Ce qui n’est pas moi fait peur sauf si j’en ai besoin. Et c’est ce besoin qui existe dont il faut faire prendre conscience. Je ne parle pas seulement des besoins matériels et concrets, comme ceux des « métiers en tension » par exemple, mais du besoin d’un autre, des autres que soi pour être soi, et pour qu’il y ait un monde. Ainsi, il faut « plus d’une langue » (c’est la devise qui figure sur mon épée d’académicienne) pour savoir qu’on en parle une.  Dans un contexte de repli sur soi où les discours basés sur la croyance se cristallisent autour de la figure de l’étranger, la traduction peut apparaître comme une clé de compréhension à travers le dépassement des craintes et des peurs. Si les incompréhensions existent au sein d’une seule et même langue, qu’en est-il des autres ? La traduction doit rendre le plus fidèlement possible ce qui est signifié sur le plan des concepts, des mots, mais aussi des affects, et même des signifiants, de l’effet que produisent les sons des mots, les rythmes des phrases et les manières de parler. C’est une immense exigence, et on ne peut que bricoler, avec respect et empathie.  Même sur le plan des concepts, en philosophie par exemple qui est mon métier, les termes apparemment les plus universels et identiques sont éclairés et colorés par la langue.

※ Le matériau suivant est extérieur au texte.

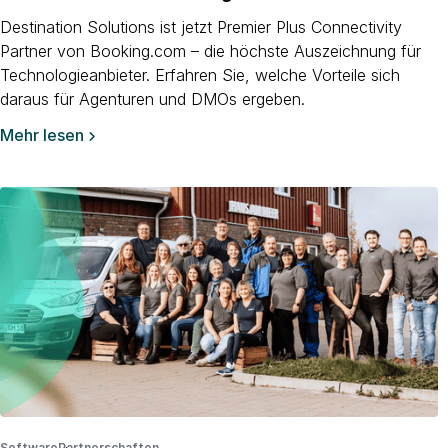
Destination Solutions ist jetzt Premier Plus Connectivity
Partner von Booking.com – die höchste Auszeichnung für
Technologieanbieter. Erfahren Sie, welche Vorteile sich
daraus für Agenturen und DMOs ergeben.
Mehr lesen

Software
Partnerschaften
·
·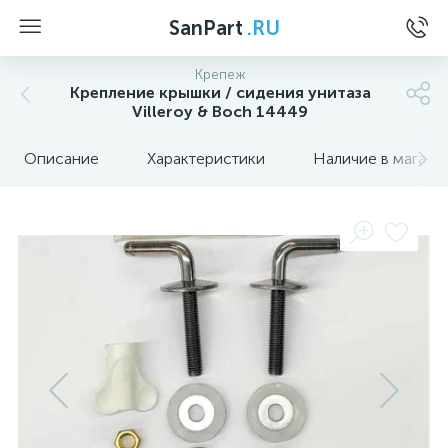
SanPart
.RU
Крепеж
Крепление крышки / сидения унитаза
Villeroy & Boch 14449
Описание
Характеристики
Наличие в магази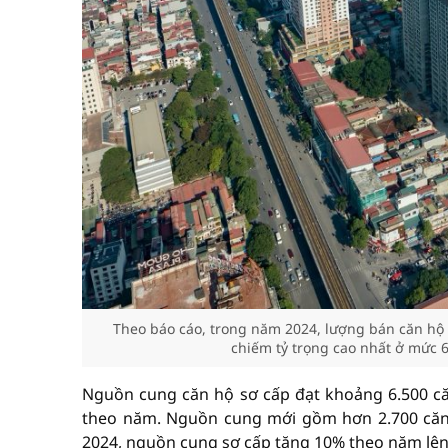
Theo báo cáo, trong năm 2024, lượng bán căn hộ 
chiếm tỷ trọng cao nhất ở mức 6
Nguồn cung căn hộ sơ cấp đạt khoảng 6.500 c
theo năm. Nguồn cung mới gồm hơn 2.700 căn
2024, nguồn cung sơ cấp tăng 10% theo năm lên 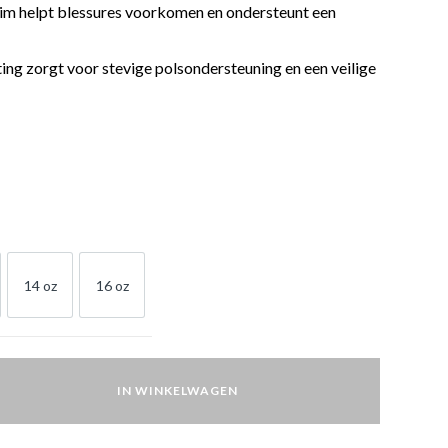
im helpt blessures voorkomen en ondersteunt een
ing zorgt voor stevige polsondersteuning en een veilige
14 oz
16 oz
OZ
14 OZ
16 OZ
IN WINKELWAGEN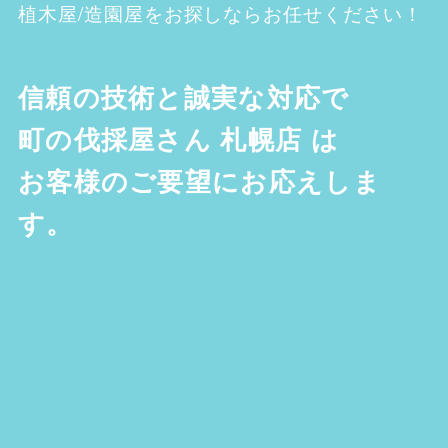
植木屋/造園屋をお探しならお任せください！
信頼の技術と誠実な対応で
町の伐採屋さん 札幌店
は
お客様のご要望にお応えしま
す。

La traduction est un ouvre-boîte mais encore faut-il qu’il y ait une boîte à ouvrir et permettre ce temps d’arrêt. Il faut rentrer dans le monde de l’autre par quelque part, et il me semble qu’il y a deux situations clés où se révèlent les besoins premiers et les attentes : la profession ou les études, et la famille.

 

Comment, selon vous, peut-on créer ce temps d’arrêt ?

Il faut un étonnement. On est étonné par l’autre. On est étonné probablement quand on s’aperçoit que les recettes qu’on a pour soi ne suffisent pas. Que ce sont des recettes locales. Sans la traduction, on pourrait croire que ce qu’on est, est universel. L’étymologie du terme « idiot » renvoie à cela d’ailleurs, ça veut dire « privé », ce qui m’est « propre ». Il faut compliquer l’universel.

 

Pouvez-vous revenir sur le projet des Glossaires de l’administration française porté par l’association Maisons de la sagesse-Traduire et ses développements ?

La diffusion des Glossaires se poursuit. La numérisation des Glossaires qui démarrera prochainement pourra permettre une appropriation et un travail second qui répondra à l’objectif premier de ce projet, à savoir, permettre que les principaux destinataires des Glossaires soient ceux qui sont accueillis et pas uniquement ceux qui accueillent. Ils ont été inventés d’abord pour ceux qui arrivent, afin qu’ils découvrent et puissent percevoir la culture des autres que nous sommes, en même temps que nous nous initions à la leur.

 

Quel regard portez-vous sur la traduction, aujourd’hui, dans une société empreinte d’algorithmes et de l’immédiateté ?

L’intérêt pour la traduction s’est beaucoup accru, ces dernières années. On a compris que c’était ce qu’il y avait de difficile à traduire qui était intéressant, avec la notion d’intraduisible notamment. C’est ce qu’on ne cesse pas de traduire et non ce qu’on ne traduit pas.

Le fait de pouvoir faire des expositions sur la traduction, sur la langue, a contribué à changer les choses. La prochaine inauguration de la Cité internationale de la langue française à Villers-Cotterêts qui comportera un parcours d’exposition consacré à l’aventure du français en est une belle illustration. Je travaille également à une prochaine exposition qui se tiendra à la Cour de justice européenne de Luxembourg.

L’un des enjeux contemporains, c’est de savoir ce qui se passe avec l’intelligence artificielle et la traduction automatique ou neuronale. Que peuvent nous apporter ces récentes évolutions ? Il va falloir que nous empêchions les intelligences artificielles d’être bêtes, de véhiculer biais et lieux communs, que les algorithmes ne soient plus attentifs aux ressemblances mais aux différences.